**EXERCISE**
All entries below must be reproduced without a single change.

**SOURCE MATERIAL**
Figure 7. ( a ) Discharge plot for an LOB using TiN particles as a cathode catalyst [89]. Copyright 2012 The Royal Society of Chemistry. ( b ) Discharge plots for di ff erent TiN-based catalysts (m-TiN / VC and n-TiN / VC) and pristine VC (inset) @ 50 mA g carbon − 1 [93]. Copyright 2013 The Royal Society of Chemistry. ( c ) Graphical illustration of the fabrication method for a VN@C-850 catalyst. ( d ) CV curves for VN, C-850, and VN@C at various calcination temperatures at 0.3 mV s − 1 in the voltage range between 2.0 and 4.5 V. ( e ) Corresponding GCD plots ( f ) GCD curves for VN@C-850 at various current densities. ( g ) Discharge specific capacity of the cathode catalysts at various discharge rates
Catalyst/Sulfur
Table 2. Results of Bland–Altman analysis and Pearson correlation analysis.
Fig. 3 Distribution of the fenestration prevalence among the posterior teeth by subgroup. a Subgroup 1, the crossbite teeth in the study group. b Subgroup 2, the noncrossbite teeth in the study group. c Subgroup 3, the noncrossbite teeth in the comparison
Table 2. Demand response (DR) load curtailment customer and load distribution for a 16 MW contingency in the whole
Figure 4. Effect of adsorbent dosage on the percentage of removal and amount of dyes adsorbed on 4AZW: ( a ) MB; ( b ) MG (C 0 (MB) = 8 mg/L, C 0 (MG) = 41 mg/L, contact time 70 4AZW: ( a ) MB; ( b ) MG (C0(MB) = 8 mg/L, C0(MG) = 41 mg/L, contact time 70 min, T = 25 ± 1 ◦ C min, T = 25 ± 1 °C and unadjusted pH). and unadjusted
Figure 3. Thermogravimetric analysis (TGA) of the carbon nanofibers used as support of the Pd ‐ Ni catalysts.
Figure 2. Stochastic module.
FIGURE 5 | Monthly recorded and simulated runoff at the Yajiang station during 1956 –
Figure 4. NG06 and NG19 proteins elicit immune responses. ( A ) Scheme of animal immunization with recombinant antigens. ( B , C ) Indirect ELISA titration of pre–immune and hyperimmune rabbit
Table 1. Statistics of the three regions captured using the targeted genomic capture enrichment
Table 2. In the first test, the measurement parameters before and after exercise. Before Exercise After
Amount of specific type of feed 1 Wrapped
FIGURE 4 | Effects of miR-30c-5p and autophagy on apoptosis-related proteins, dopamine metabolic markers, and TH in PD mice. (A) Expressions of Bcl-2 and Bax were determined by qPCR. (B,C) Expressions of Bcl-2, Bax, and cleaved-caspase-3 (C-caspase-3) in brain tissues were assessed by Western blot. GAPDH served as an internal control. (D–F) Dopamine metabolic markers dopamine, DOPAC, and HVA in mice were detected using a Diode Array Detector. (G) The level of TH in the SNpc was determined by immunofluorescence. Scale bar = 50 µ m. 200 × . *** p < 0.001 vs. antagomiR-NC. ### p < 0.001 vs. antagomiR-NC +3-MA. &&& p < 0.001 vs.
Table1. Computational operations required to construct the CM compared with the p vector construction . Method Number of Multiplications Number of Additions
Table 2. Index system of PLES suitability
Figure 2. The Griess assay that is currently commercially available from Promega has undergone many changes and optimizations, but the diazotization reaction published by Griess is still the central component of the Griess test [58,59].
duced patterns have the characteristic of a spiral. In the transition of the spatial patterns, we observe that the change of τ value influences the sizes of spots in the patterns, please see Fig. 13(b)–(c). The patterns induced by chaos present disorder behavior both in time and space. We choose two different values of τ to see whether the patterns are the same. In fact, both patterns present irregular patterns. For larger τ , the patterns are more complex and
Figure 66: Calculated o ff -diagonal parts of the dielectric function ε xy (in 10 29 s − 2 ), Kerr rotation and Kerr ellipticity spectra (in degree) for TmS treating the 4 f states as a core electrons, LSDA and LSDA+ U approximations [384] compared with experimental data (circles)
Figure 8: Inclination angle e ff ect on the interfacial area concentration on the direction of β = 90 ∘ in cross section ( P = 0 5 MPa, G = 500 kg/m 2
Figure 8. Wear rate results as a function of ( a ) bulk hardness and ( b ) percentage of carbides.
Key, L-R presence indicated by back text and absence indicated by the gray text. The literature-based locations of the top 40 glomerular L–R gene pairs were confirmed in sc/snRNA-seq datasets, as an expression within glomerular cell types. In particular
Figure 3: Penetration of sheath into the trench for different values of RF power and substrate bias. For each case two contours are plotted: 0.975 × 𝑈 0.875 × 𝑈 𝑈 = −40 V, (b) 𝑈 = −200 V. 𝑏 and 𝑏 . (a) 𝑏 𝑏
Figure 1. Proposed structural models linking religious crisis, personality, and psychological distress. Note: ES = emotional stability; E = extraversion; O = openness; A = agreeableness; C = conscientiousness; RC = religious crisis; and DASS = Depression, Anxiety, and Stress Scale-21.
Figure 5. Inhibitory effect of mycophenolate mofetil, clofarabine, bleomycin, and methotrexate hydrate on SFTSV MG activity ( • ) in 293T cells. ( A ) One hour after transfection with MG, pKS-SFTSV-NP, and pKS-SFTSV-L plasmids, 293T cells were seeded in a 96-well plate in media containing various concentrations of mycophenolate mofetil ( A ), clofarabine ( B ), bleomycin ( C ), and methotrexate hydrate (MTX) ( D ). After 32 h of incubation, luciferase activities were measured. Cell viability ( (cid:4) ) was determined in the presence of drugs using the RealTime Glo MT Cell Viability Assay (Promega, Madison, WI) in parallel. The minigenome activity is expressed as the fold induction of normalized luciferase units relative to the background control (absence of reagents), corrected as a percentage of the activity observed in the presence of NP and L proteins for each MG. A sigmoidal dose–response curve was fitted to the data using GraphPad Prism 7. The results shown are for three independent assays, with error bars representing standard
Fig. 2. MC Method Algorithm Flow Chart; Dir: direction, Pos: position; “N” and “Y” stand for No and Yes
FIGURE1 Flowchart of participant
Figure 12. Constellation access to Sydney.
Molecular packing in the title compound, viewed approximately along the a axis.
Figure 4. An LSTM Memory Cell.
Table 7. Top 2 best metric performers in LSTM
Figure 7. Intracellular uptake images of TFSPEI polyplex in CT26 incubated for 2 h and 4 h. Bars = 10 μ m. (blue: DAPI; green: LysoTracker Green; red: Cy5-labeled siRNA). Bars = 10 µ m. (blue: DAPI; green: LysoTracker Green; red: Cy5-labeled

**SOLUTION TO THIS TASK**
Figure 7. ( a ) Discharge plot for an LOB using TiN particles as a cathode catalyst [89]. Copyright 2012 The Royal Society of Chemistry. ( b ) Discharge plots for di ff erent TiN-based catalysts (m-TiN / VC and n-TiN / VC) and pristine VC (inset) @ 50 mA g carbon − 1 [93]. Copyright 2013 The Royal Society of Chemistry. ( c ) Graphical illustration of the fabrication method for a VN@C-850 catalyst. ( d ) CV curves for VN, C-850, and VN@C at various calcination temperatures at 0.3 mV s − 1 in the voltage range between 2.0 and 4.5 V. ( e ) Corresponding GCD plots ( f ) GCD curves for VN@C-850 at various current densities. ( g ) Discharge specific capacity of the cathode catalysts at various discharge rates
Catalyst/Sulfur
Table 2. Results of Bland–Altman analysis and Pearson correlation analysis.
Fig. 3 Distribution of the fenestration prevalence among the posterior teeth by subgroup. a Subgroup 1, the crossbite teeth in the study group. b Subgroup 2, the noncrossbite teeth in the study group. c Subgroup 3, the noncrossbite teeth in the comparison
Table 2. Demand response (DR) load curtailment customer and load distribution for a 16 MW contingency in the whole
Figure 4. Effect of adsorbent dosage on the percentage of removal and amount of dyes adsorbed on 4AZW: ( a ) MB; ( b ) MG (C 0 (MB) = 8 mg/L, C 0 (MG) = 41 mg/L, contact time 70 4AZW: ( a ) MB; ( b ) MG (C0(MB) = 8 mg/L, C0(MG) = 41 mg/L, contact time 70 min, T = 25 ± 1 ◦ C min, T = 25 ± 1 °C and unadjusted pH). and unadjusted
Figure 3. Thermogravimetric analysis (TGA) of the carbon nanofibers used as support of the Pd ‐ Ni catalysts.
Figure 2. Stochastic module.
FIGURE 5 | Monthly recorded and simulated runoff at the Yajiang station during 1956 –
Figure 4. NG06 and NG19 proteins elicit immune responses. ( A ) Scheme of animal immunization with recombinant antigens. ( B , C ) Indirect ELISA titration of pre–immune and hyperimmune rabbit
Table 1. Statistics of the three regions captured using the targeted genomic capture enrichment
Table 2. In the first test, the measurement parameters before and after exercise. Before Exercise After
Amount of specific type of feed 1 Wrapped
FIGURE 4 | Effects of miR-30c-5p and autophagy on apoptosis-related proteins, dopamine metabolic markers, and TH in PD mice. (A) Expressions of Bcl-2 and Bax were determined by qPCR. (B,C) Expressions of Bcl-2, Bax, and cleaved-caspase-3 (C-caspase-3) in brain tissues were assessed by Western blot. GAPDH served as an internal control. (D–F) Dopamine metabolic markers dopamine, DOPAC, and HVA in mice were detected using a Diode Array Detector. (G) The level of TH in the SNpc was determined by immunofluorescence. Scale bar = 50 µ m. 200 × . *** p < 0.001 vs. antagomiR-NC. ### p < 0.001 vs. antagomiR-NC +3-MA. &&& p < 0.001 vs.
Table1. Computational operations required to construct the CM compared with the p vector construction . Method Number of Multiplications Number of Additions
Table 2. Index system of PLES suitability
Figure 2. The Griess assay that is currently commercially available from Promega has undergone many changes and optimizations, but the diazotization reaction published by Griess is still the central component of the Griess test [58,59].
duced patterns have the characteristic of a spiral. In the transition of the spatial patterns, we observe that the change of τ value influences the sizes of spots in the patterns, please see Fig. 13(b)–(c). The patterns induced by chaos present disorder behavior both in time and space. We choose two different values of τ to see whether the patterns are the same. In fact, both patterns present irregular patterns. For larger τ , the patterns are more complex and
Figure 66: Calculated o ff -diagonal parts of the dielectric function ε xy (in 10 29 s − 2 ), Kerr rotation and Kerr ellipticity spectra (in degree) for TmS treating the 4 f states as a core electrons, LSDA and LSDA+ U approximations [384] compared with experimental data (circles)
Figure 8: Inclination angle e ff ect on the interfacial area concentration on the direction of β = 90 ∘ in cross section ( P = 0 5 MPa, G = 500 kg/m 2
Figure 8. Wear rate results as a function of ( a ) bulk hardness and ( b ) percentage of carbides.
Key, L-R presence indicated by back text and absence indicated by the gray text. The literature-based locations of the top 40 glomerular L–R gene pairs were confirmed in sc/snRNA-seq datasets, as an expression within glomerular cell types. In particular
Figure 3: Penetration of sheath into the trench for different values of RF power and substrate bias. For each case two contours are plotted: 0.975 × 𝑈 0.875 × 𝑈 𝑈 = −40 V, (b) 𝑈 = −200 V. 𝑏 and 𝑏 . (a) 𝑏 𝑏
Figure 1. Proposed structural models linking religious crisis, personality, and psychological distress. Note: ES = emotional stability; E = extraversion; O = openness; A = agreeableness; C = conscientiousness; RC = religious crisis; and DASS = Depression, Anxiety, and Stress Scale-21.
Figure 5. Inhibitory effect of mycophenolate mofetil, clofarabine, bleomycin, and methotrexate hydrate on SFTSV MG activity ( • ) in 293T cells. ( A ) One hour after transfection with MG, pKS-SFTSV-NP, and pKS-SFTSV-L plasmids, 293T cells were seeded in a 96-well plate in media containing various concentrations of mycophenolate mofetil ( A ), clofarabine ( B ), bleomycin ( C ), and methotrexate hydrate (MTX) ( D ). After 32 h of incubation, luciferase activities were measured. Cell viability ( (cid:4) ) was determined in the presence of drugs using the RealTime Glo MT Cell Viability Assay (Promega, Madison, WI) in parallel. The minigenome activity is expressed as the fold induction of normalized luciferase units relative to the background control (absence of reagents), corrected as a percentage of the activity observed in the presence of NP and L proteins for each MG. A sigmoidal dose–response curve was fitted to the data using GraphPad Prism 7. The results shown are for three independent assays, with error bars representing standard
Fig. 2. MC Method Algorithm Flow Chart; Dir: direction, Pos: position; “N” and “Y” stand for No and Yes
FIGURE1 Flowchart of participant
Figure 12. Constellation access to Sydney.
Molecular packing in the title compound, viewed approximately along the a axis.
Figure 4. An LSTM Memory Cell.
Table 7. Top 2 best metric performers in LSTM
Figure 7. Intracellular uptake images of TFSPEI polyplex in CT26 incubated for 2 h and 4 h. Bars = 10 μ m. (blue: DAPI; green: LysoTracker Green; red: Cy5-labeled siRNA). Bars = 10 µ m. (blue: DAPI; green: LysoTracker Green; red: Cy5-labeled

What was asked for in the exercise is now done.